Named joint coordinates:
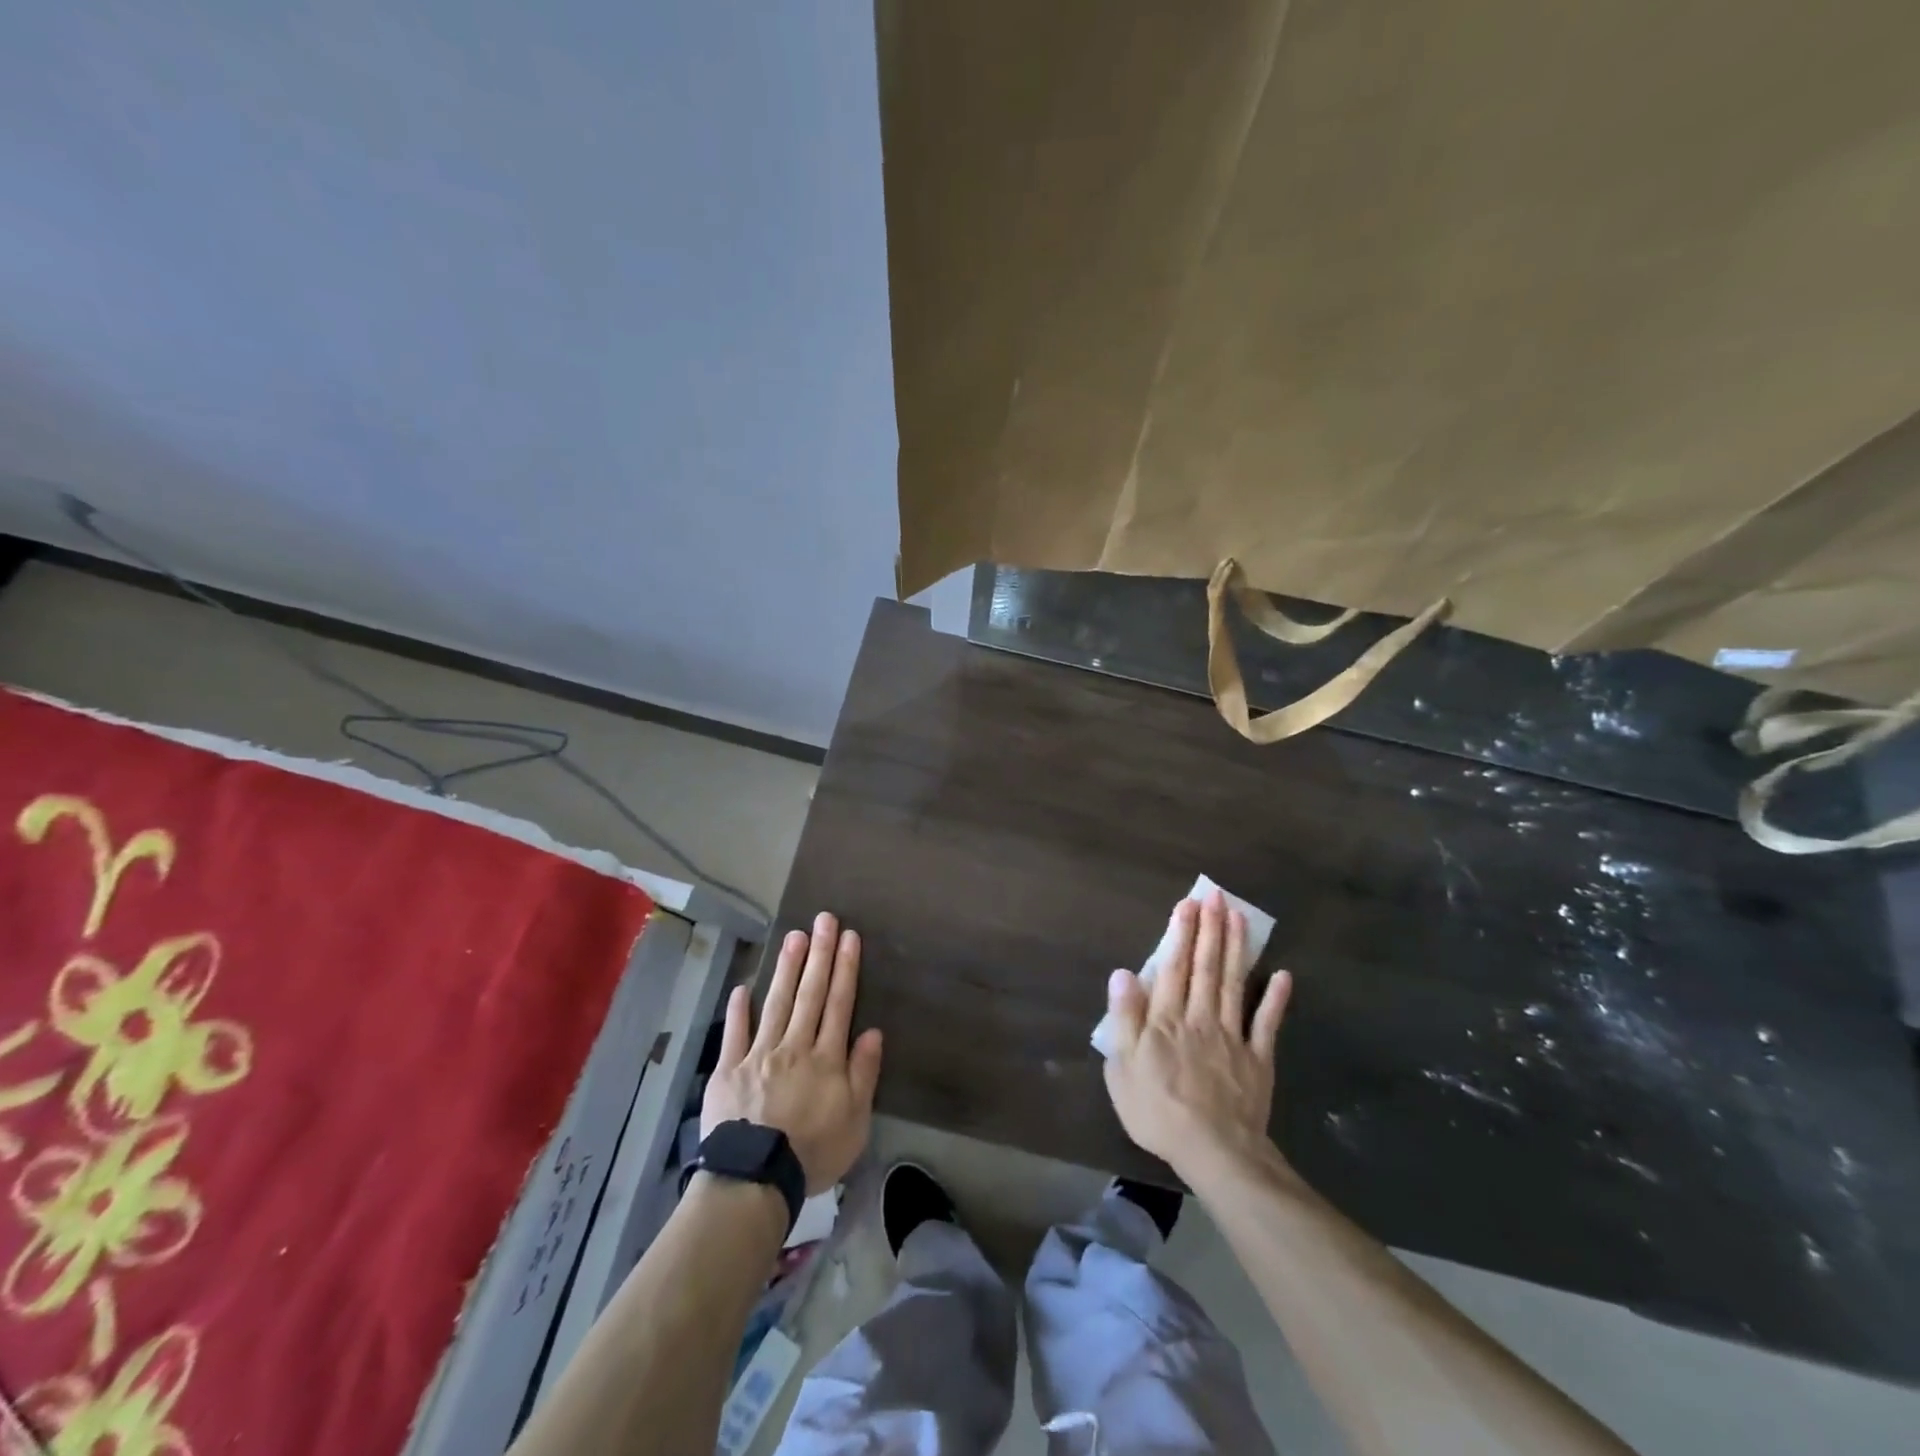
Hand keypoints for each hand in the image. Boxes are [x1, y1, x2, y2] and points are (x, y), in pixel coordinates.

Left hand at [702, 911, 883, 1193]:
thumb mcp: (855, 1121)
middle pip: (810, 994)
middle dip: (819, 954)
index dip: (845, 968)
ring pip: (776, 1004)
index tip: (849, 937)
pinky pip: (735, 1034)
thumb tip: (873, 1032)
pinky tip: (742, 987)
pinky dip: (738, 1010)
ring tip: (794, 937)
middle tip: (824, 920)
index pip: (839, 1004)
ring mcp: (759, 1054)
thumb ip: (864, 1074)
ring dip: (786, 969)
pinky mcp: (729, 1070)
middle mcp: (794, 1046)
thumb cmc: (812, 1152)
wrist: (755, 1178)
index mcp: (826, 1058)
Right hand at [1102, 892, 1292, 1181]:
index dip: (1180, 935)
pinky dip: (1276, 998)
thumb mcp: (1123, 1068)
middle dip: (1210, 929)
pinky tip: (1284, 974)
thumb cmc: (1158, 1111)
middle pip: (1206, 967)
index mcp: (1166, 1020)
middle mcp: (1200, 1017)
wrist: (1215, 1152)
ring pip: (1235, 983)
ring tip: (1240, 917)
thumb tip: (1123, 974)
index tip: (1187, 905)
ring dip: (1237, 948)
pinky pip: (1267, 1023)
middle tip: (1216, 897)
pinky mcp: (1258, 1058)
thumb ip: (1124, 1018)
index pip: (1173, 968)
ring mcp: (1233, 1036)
...
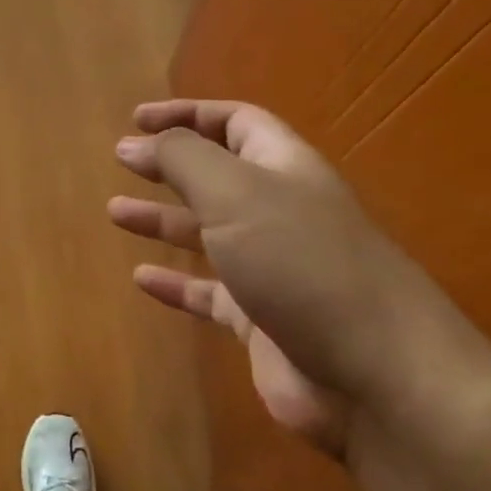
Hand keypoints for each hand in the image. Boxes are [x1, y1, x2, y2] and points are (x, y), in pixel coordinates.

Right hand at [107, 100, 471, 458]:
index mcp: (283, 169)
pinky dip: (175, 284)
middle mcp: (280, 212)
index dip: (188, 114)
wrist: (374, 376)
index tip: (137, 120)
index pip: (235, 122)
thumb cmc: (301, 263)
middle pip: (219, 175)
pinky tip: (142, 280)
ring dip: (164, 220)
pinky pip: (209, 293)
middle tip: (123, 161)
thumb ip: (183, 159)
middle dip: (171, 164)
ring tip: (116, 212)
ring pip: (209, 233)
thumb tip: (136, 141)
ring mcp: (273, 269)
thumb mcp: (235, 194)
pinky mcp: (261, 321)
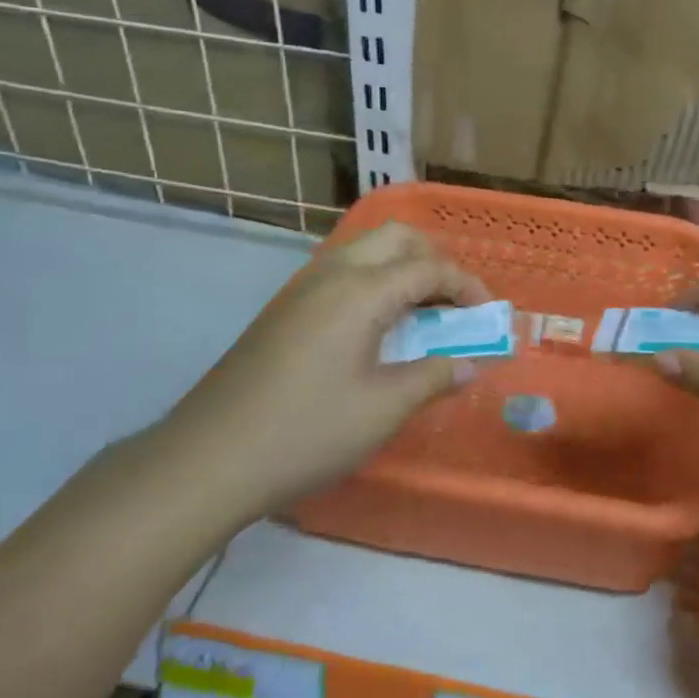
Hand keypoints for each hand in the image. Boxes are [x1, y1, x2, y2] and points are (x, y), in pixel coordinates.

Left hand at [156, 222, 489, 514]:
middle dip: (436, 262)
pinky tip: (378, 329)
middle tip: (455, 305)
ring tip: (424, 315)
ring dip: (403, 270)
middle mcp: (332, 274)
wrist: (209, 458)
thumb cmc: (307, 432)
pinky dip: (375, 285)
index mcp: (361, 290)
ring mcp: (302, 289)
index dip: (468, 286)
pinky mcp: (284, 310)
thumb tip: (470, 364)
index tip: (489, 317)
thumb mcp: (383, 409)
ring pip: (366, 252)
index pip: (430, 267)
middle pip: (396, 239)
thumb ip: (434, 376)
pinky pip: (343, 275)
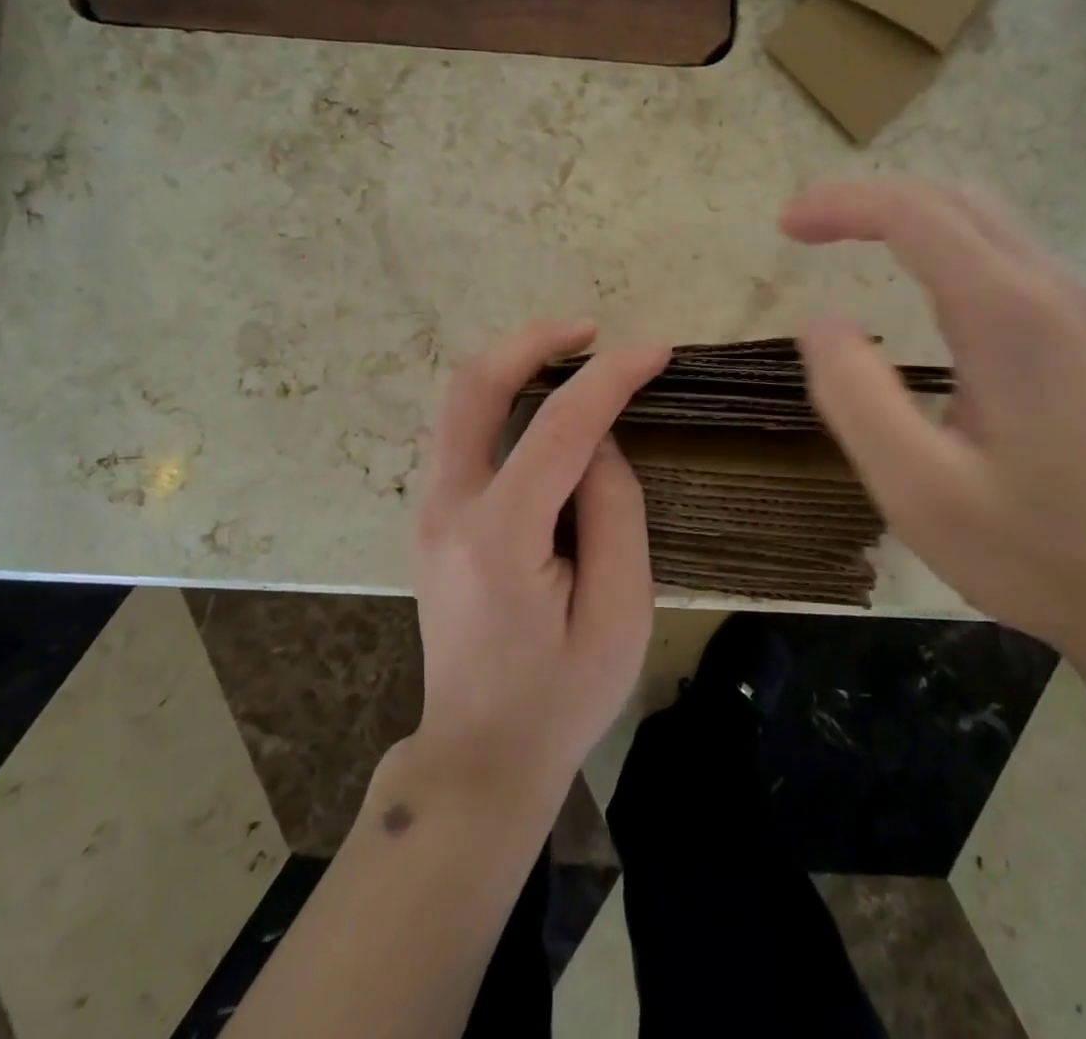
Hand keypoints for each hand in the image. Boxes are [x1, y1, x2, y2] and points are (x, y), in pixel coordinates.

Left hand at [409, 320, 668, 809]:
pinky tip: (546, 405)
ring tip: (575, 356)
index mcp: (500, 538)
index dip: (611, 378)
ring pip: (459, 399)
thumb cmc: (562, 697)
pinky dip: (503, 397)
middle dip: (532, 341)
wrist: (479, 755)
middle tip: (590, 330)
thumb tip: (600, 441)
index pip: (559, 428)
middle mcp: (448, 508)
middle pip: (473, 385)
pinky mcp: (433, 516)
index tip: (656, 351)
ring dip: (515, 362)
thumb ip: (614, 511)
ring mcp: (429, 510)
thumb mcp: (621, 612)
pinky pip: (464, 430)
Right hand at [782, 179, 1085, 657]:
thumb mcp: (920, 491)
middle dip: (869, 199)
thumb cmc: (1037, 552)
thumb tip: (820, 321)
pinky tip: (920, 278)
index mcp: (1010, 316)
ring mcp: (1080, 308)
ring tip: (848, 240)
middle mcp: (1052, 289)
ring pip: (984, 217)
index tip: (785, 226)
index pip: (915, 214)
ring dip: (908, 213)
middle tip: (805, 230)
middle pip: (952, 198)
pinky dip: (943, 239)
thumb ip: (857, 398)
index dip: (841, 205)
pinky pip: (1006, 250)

To do: Reproduce exactly the section above that begins at the line containing "pinky tip: (378, 329)" and ends at the line containing "ring pip: (366, 252)", leaving out all other lines.

Answer section:
pinky tip: (378, 329)
middle tip: (455, 305)
ring tip: (424, 315)
ring dip: (403, 270)
middle mcp: (332, 274)
wrist: (209, 458)
thumb cmc: (307, 432)
pinky dip: (375, 285)
index mcp: (361, 290)
ring mcp: (302, 289)
index dip: (468, 286)
pinky mcp: (284, 310)
thumb tip: (470, 364)
index tip: (489, 317)
thumb mcp: (383, 409)
ring pip: (366, 252)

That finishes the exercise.